TEXT PROVIDED
-.-.-

And every time since 2001 people have tried to prove that migrants and asylum seekers are here for what they can get rather than what they can contribute, the benefit system is never mentioned. And remember from way back up at the top of this blog no migrant as opposed to an asylum seekers has automatic right to benefits when they arrive. But Maybe Madame Bouchart knows something that we don’t.
When is a UK asylum seeker not a UK asylum seeker?
There is another element to this whole debacle that Bouchart surely is aware of but chooses to ignore. Thanks to an odd bit of EU legislation called Dublin II it states that if t can be proved that asylum seekers have entered the EU from any other member state other than that in which they have claimed asylum they must be sent back to that original state. So Mme Bouchart knows that even if lots of asylum seekers make it to the UK there is a very strong chance they will be sent back to France and that France will be required to process them, so the outcome might be that migrants/asylum seekers that the French system deem to be irregular, and not under their jurisdiction, might in fact be ruled to be, thus putting more strain on the system. Could this be a case of passing the buck?
It seems clear to me that while undoubtedly people are trying to cross form France to the UK it’s not in the numbers she claims and it’s not for the reasons she claims. If not a single person crossed to the UK in the next 12 months it would not educe the numbers moving to France though it might mean they don’t make a mess of her little part of France and she might stand a chance of being re-elected.
Colluding with this shameful piece of self-promotion by a minor French official by the UK government, to further add fuel to an incendiary issue, is stooping pretty lo even for them.
And let’s not forget while we get caught up in the finer points of asylum law and variations thereof, what we are dealing with groups of highly vulnerable people who have left their homelands under duress, whether war, famine, persecution or good old fashioned poverty and who are looking for a better safer life. Both countries are signatories to the UN Convention on Refugees and so have to step up to the plate. Playing political football with claimants is despicable, and diminishes both countries, especially when we have to accept that actions by both France and Britain since the second world war, in various parts of the world , has added to the sum total of displaced peoples.

-.-.-

From the blog post on asylum seekers, print the part that begins with the words "Colluding with this" and ends with "even for them.", keeping the wording unchanged. The items that come next are separate from the blog post on asylum seekers.

MATERIAL PROVIDED
-.-.-

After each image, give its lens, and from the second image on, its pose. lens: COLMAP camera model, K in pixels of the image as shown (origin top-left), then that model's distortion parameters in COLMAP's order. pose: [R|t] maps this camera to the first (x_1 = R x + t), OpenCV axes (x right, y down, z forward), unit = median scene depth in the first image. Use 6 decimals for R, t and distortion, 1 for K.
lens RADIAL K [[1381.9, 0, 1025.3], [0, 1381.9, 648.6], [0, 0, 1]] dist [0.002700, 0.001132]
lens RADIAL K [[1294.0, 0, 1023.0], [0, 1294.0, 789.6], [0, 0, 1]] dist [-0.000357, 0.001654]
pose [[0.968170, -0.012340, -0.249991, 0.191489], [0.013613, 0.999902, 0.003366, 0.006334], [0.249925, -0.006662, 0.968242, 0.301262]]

-.-.-

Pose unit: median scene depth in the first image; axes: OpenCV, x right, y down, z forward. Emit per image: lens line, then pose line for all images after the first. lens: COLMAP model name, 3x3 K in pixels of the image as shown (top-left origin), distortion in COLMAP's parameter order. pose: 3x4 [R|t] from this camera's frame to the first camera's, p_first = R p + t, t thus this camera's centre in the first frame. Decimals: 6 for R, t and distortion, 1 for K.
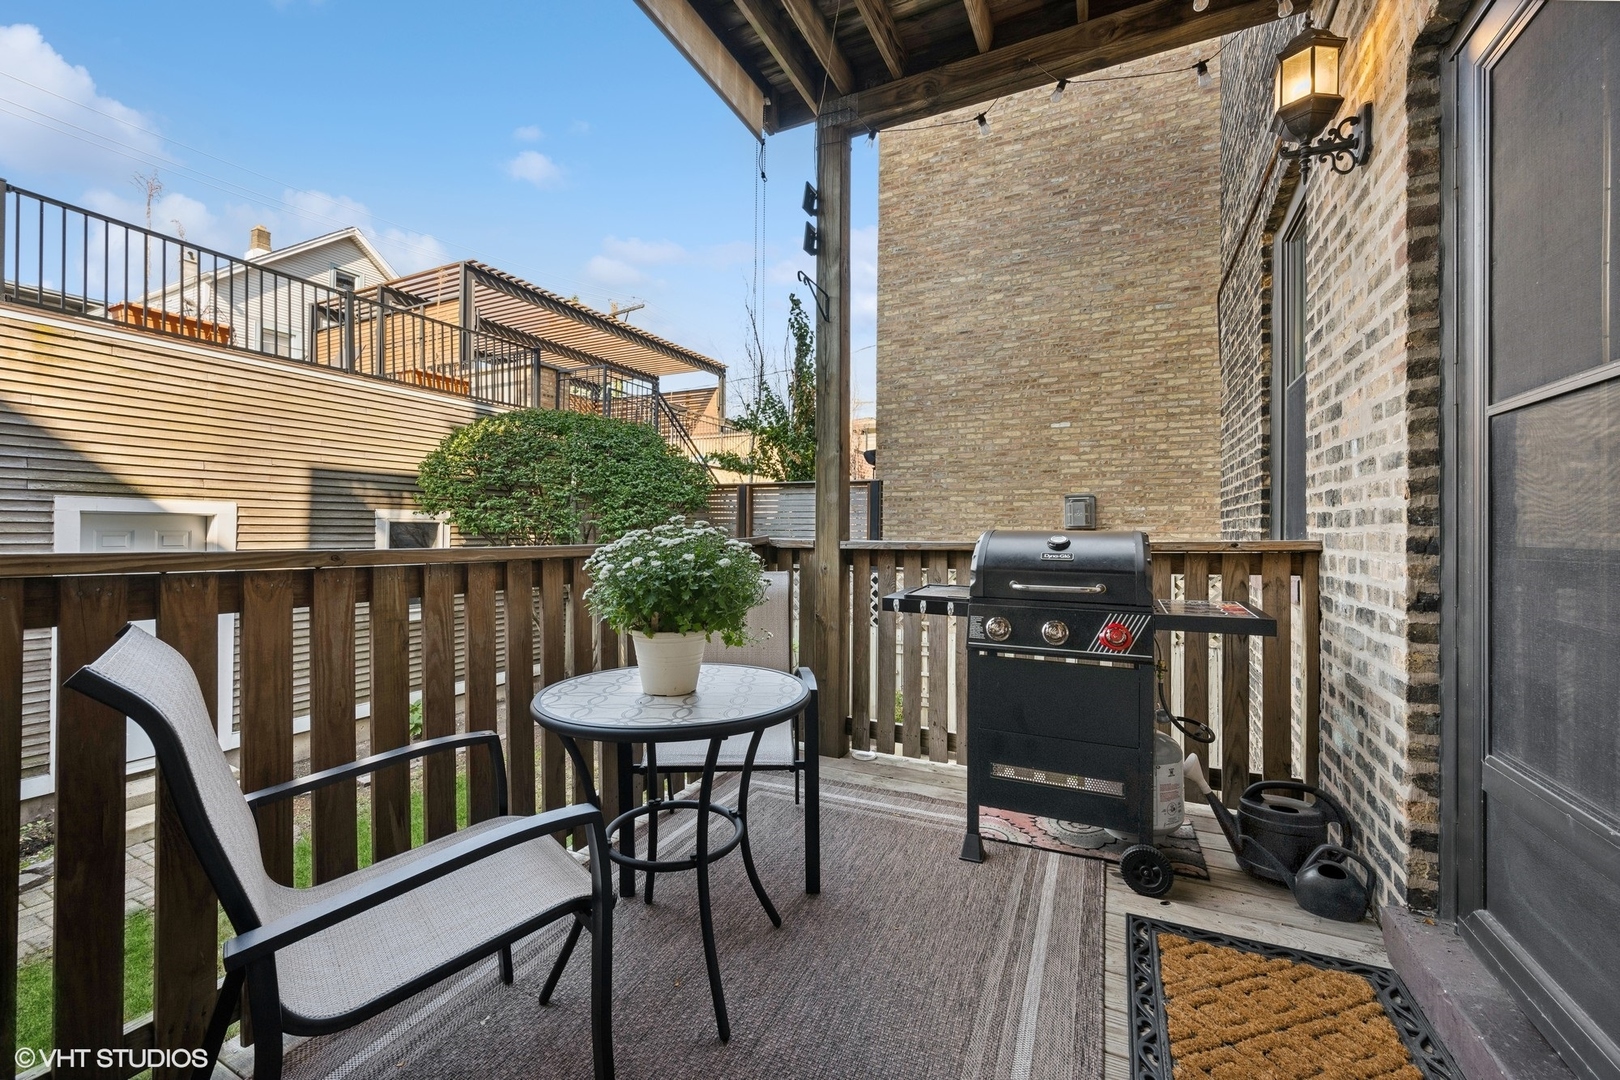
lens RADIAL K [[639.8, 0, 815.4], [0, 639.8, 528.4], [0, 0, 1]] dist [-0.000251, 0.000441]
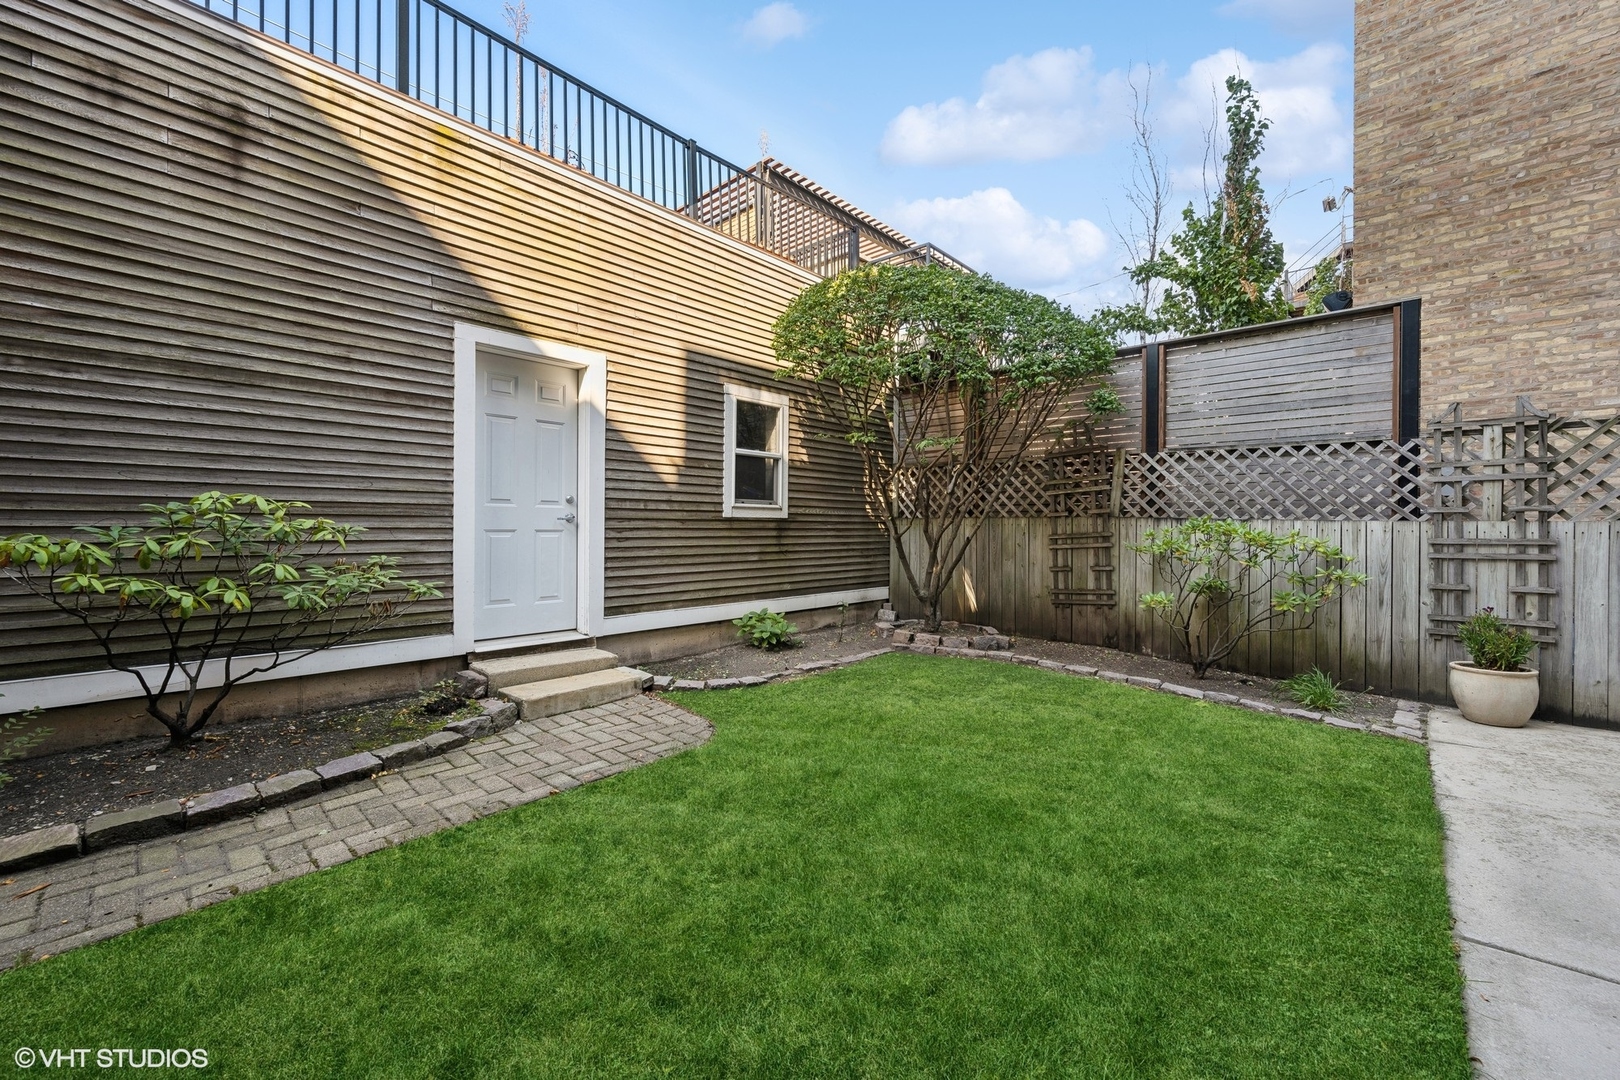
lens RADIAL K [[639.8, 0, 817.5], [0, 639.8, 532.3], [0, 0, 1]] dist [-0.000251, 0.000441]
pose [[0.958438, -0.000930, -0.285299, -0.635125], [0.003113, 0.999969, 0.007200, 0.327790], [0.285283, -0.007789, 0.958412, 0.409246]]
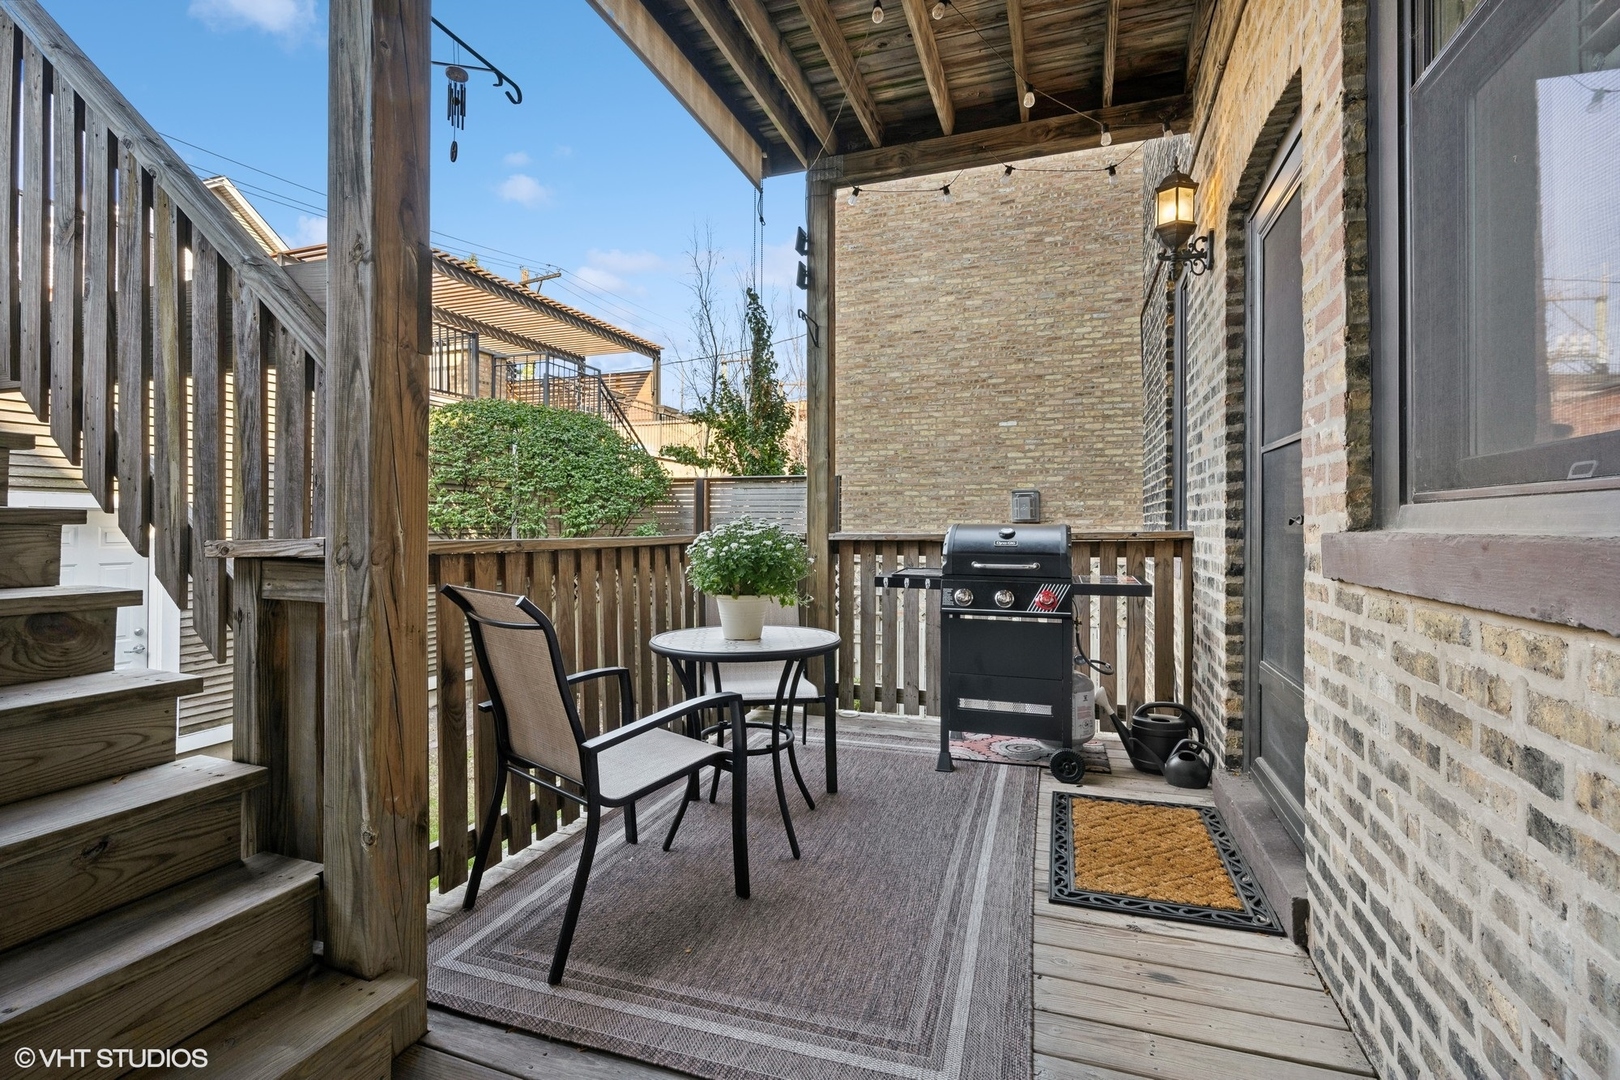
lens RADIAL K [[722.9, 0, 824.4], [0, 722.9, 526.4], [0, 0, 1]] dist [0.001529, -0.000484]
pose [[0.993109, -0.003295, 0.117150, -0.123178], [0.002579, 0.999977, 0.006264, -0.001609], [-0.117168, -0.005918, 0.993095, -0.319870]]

-.-.-

SOLUTION FOR THIS PROBLEM
Colluding with this shameful piece of self-promotion by a minor French official by the UK government, to further add fuel to an incendiary issue, is stooping pretty lo even for them.